Force generation in Tai Chi is a function of the use of biomechanics consistent with the laws of physics. The core basis for force generation is the conversion of potential to kinetic energy and vice versa.
How to convert potential energy to kinetic energy in a recurring manner, a constant process of store and release is a topic that is studied physically when you practice the 22-form.
Various mechanisms strewn throughout the form whether in the form of an actual physical motion or mental imagery is to train the use of intent in tandem with biomechanical actions to generate force.

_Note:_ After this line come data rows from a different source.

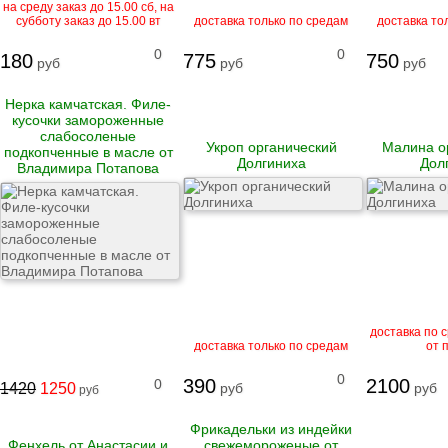
на среду заказ до 15.00 сб, на
Рулеты
субботу заказ до 15.00 вт
доставка только по средам
доставка то
замороженные
Бургеры
0
0
180
775
750
руб
Блинчики
руб
руб
замороженные
Котлеты и биточки
Нерка камчатская. Филе-
замороженные
кусочки замороженные
Вареники
слабосоленые
Пельмени
Укроп органический
Малина о
подкопченные в масле от
Долгиниха
Дол
Владимира Потапова
Сыровяленые
деликатесы и
колбасы
Ветчина
Сосиски и сардельки
Вареные колбасы
Варено-копченые
доставка по с
колбасы
доставка только по средам
от 
Варено-копченые
деликатесы
0
Сырокопченые
390
2100
0
1420
1250
руб
руб
руб
деликатесы и
колбасы
Фрикадельки из индейки
Фенхель от Анастасии и
свежемороженые от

An example of this would be the palm strike at the end of Brush Knee, Twist Step whereby :-
a) Physical motion – the body moves towards the arm to initiate the potential energy storing motion. Then the hand comes out to strike. This is powered by kinetic energy which has been converted from the stored up potential energy.
b) Mental motion – since we move at a slow pace when practicing Tai Chi this makes it difficult to initiate a sudden shock force through the physical palm strike as this requires the ability to suddenly accelerate the arm and perform the strike like a whip.
Why we avoid doing this is because to do so would be turning this into a fast form practice. We would also be missing out on other ways of training such as the use of imagery to optimize the speed for moving the striking hand from Point A to Point B.
3. ENERGETIC FORCES
In GM Wei’s Yang style Tai Chi we study six fundamental energetic forces (掤, 按, 擠, 采, 列, 捋) that is augmented by additional two forces (肘, 靠) for a total of eight energetic forces. These forces can be represented by mental spherical lines outside the body that tracing the path of the particular force in space between the point of origin of the force and the convergent point that the energetic forces are targeted at. Yes, you read this correctly – forces. Not force. Forces.
We normally read of how Peng Jing is used to fajin. When we do fajin we use not just Peng Jin but An Jin and Ji Jin together; at the same time (we call this Jin grouping as Peng An Ji (掤按擠); the other grouping being Cai Lie Lu (采列捋)). The term for this mixing of energetic forces is Blending Energy Method (混合勁法).
We use a trio of forces instead of a singular force because this makes it more difficult for the opponent to counteract your force when they are coming from three different directions simultaneously. When you add in the augmented forces you can have a total of four or five forces directed at one at the opponent.